I recently travelled to India with the help of this guide and found it to be extremely helpful and informative in many different areas.
It contained comprehensive lists of restaurants, hotels and tourist attractions across the Indian states. The hotels and restaurants had a variety of prices so all travellers can find something which suites their budget. There were also short review of each establishment with useful tips such as telling the reader that a particular restaurant has very large servings.
The maps provided can at times lack a little detail leading them to be unclear but largely they allow you to successfully find your way around and have all the accommodation reviewed in the guide marked on them.
A fellow traveller had a copy of the rough guide to India which was also helpful but we found the Lonely Planet version to be more so as it had a greater range of suggestions and tips.

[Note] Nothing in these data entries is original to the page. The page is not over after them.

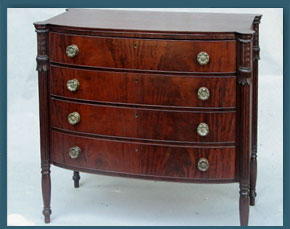
The image size is (290, 229). Identify the location of fourth drawer. (139, 152).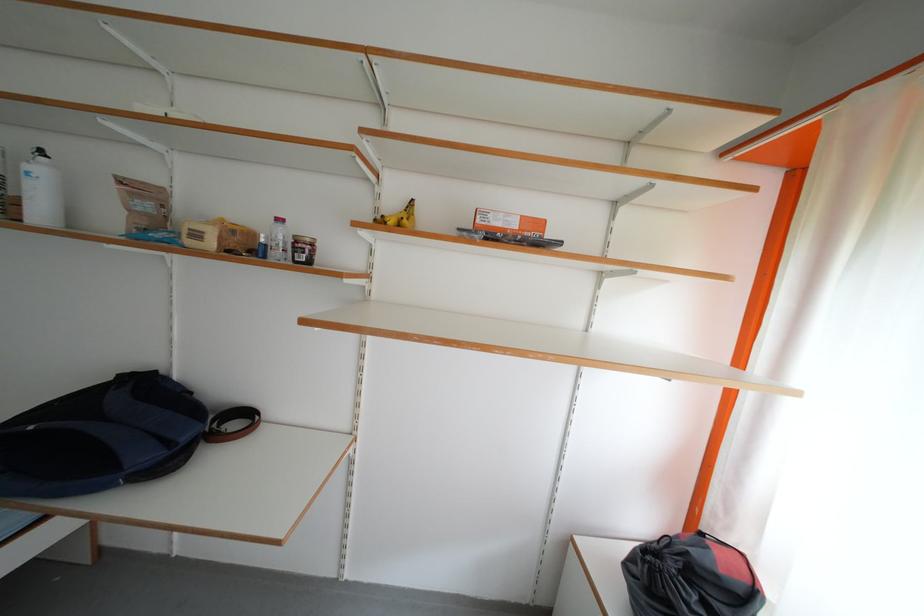
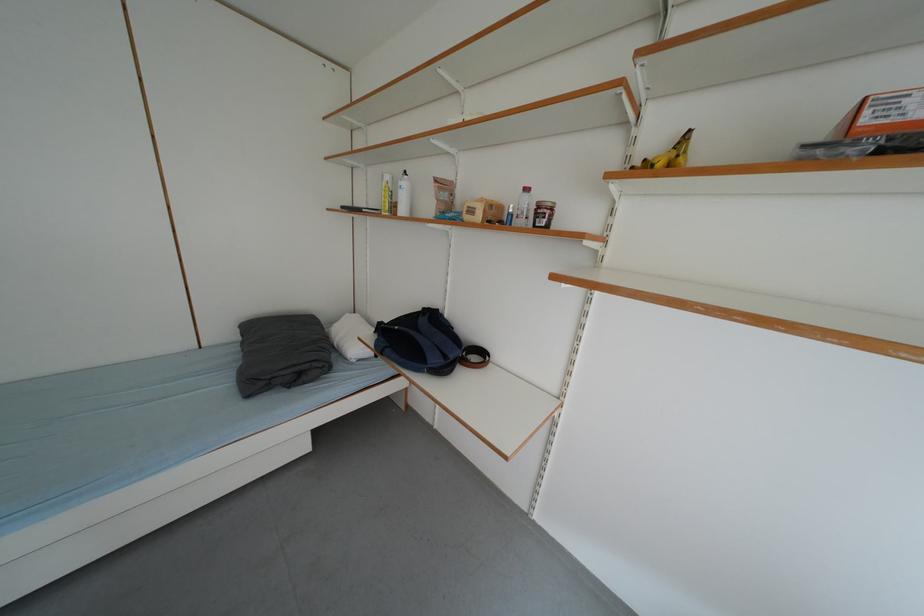
Question: The camera is either moving clockwise (left) or counter-clockwise (right) around the object. The first image is from the beginning of the video and the second image is from the end. Is the camera moving left or right when shooting the video?

Choices:
 (A) Left
 (B) Right

Answer: (B)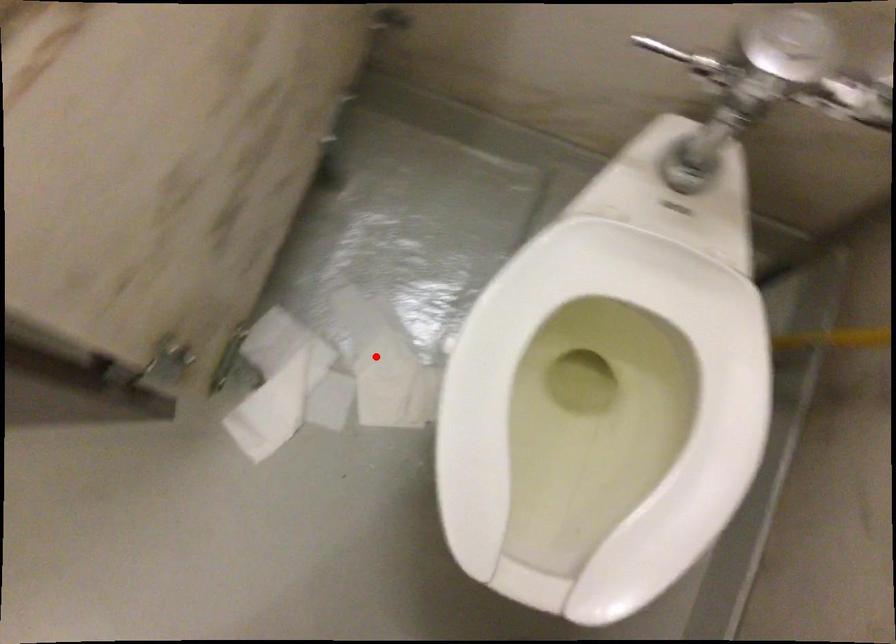
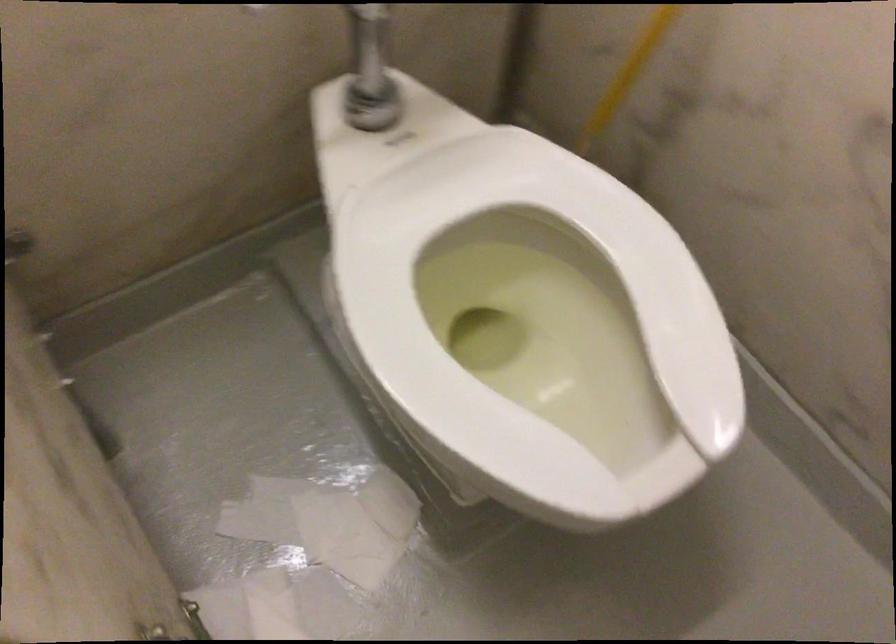
Question: I am providing you with two images of the same scene from different viewpoints. A red point is shown in image1. For the corresponding object point in image2, is it positioned nearer or farther from the camera?

Choices:
 (A) Nearer
 (B) Farther

Answer: (A)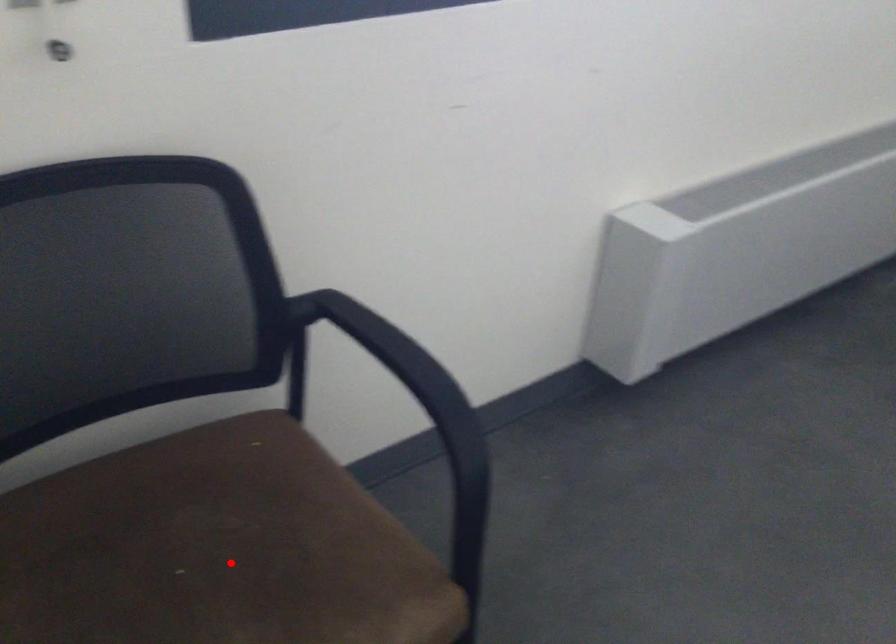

The only problem is the size of the book- it is by no means a pocket guide which can be irritating when wishing to pack a small bag and smaller versions are only available for certain regions.

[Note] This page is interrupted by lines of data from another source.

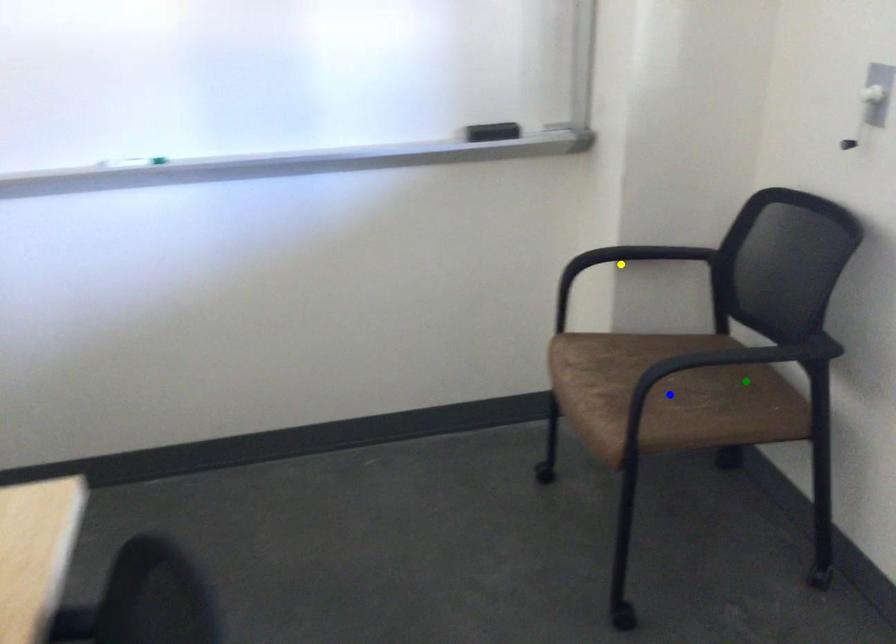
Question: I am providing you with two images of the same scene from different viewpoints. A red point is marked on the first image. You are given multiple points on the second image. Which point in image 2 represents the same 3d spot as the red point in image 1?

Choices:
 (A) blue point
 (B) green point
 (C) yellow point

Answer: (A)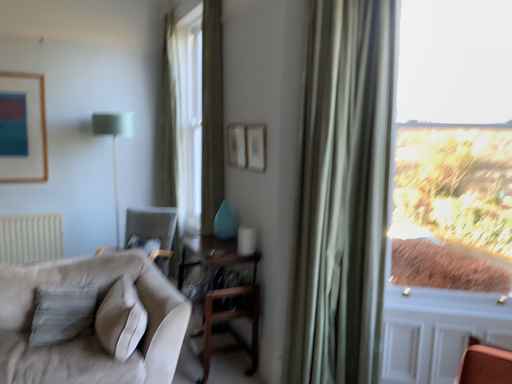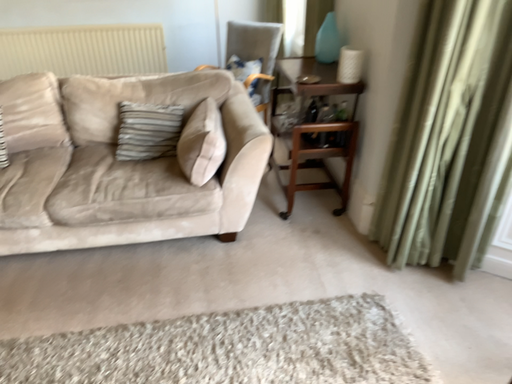
Question: Which way did the camera rotate in the video?

Choices:
 (A) rotated right
 (B) rotated left

Answer: (B)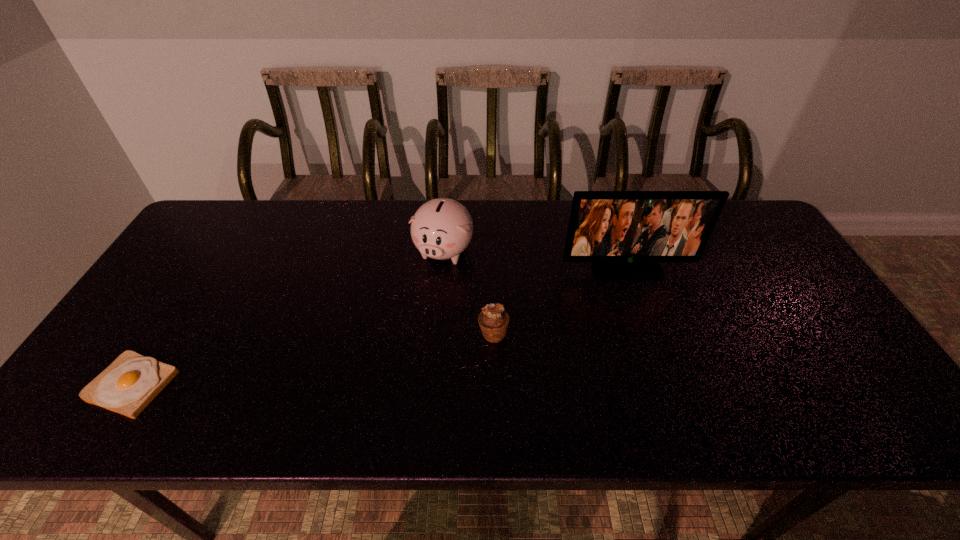
Image resolution: width=960 pixels, height=540 pixels. I want to click on free location located 0.050m on the right of the second shortest object, so click(528, 334).

Image resolution: width=960 pixels, height=540 pixels. Identify the location of free region located on the back of the shortest object. (164, 335).

This screenshot has height=540, width=960. Find the location of `object at the far edge`. object at the far edge is located at coordinates (442, 228).

Locate an element on the screen. The height and width of the screenshot is (540, 960). object present at the near edge is located at coordinates (127, 386).

Find the location of a particular element. The width and height of the screenshot is (960, 540). object that is at the left edge is located at coordinates (127, 386).

This screenshot has width=960, height=540. Identify the location of object present at the near left corner. (127, 386).

In the image, there is a desktop. At what (x,y) coordinates should I click in order to perform the action: click on free space at the far edge. Please return your answer as a coordinate pair (x, y). The height and width of the screenshot is (540, 960). Looking at the image, I should click on (381, 222).

Where is `vacant area at the near edge`? vacant area at the near edge is located at coordinates (804, 416).

Locate an element on the screen. This screenshot has height=540, width=960. blank space at the left edge of the desktop is located at coordinates (206, 252).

I recently travelled India with a friend; I had the 30th anniversary edition, and he had this one, which we found to be far superior.
The newer book has a few nice add-ons, like the Delhi metro map; but this book is far better value for money.

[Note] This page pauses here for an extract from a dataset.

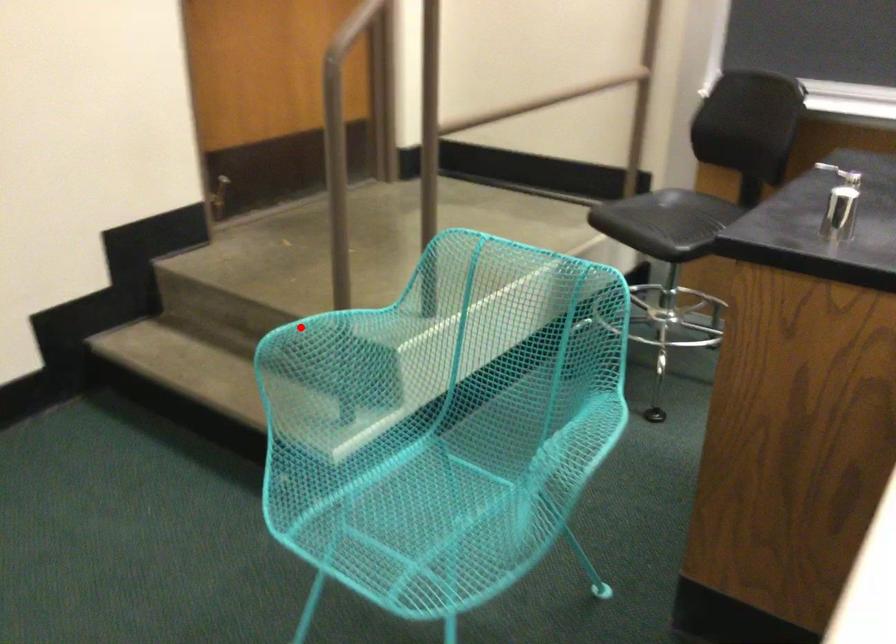
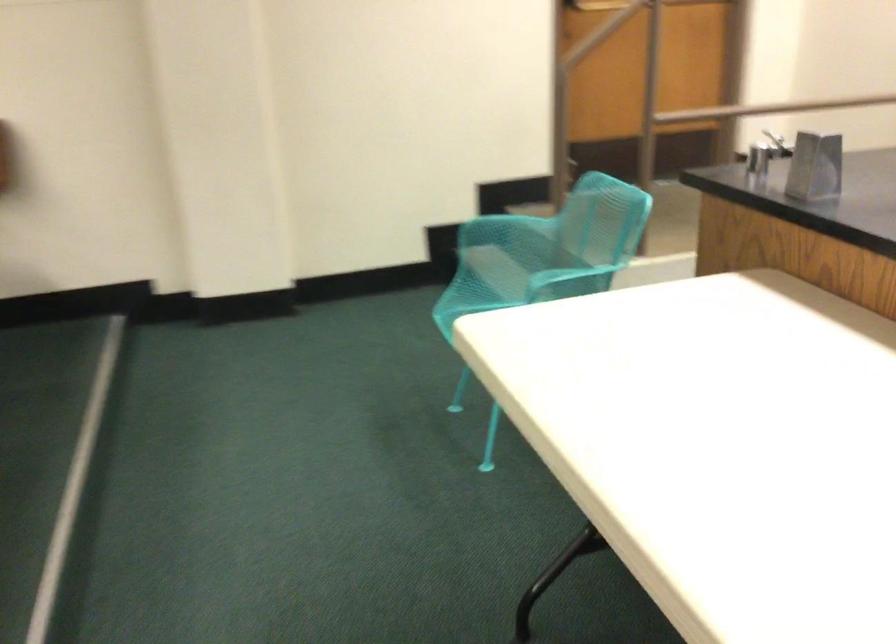
Where in the second image is the point corresponding to the highlighted location from the first image?

(494, 218)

With an extremely comprehensive guide to every Indian state, this book also has many more budget options, and is much better for the penniless traveller!
With the best places to sleep and eat, and everything from Hindi to Djembe lessons, the only trouble is that once people have managed to get in the Lonely Planet, the prices seem to go up pretty quickly, and the hotels listed can often be full in-season.
Excellent guides for any kind of trip with itineraries from trekking to yoga retreats, and even though the price can seem a bit steep, when you're stuck at a train station in the middle of nowhere you'll be glad you have one!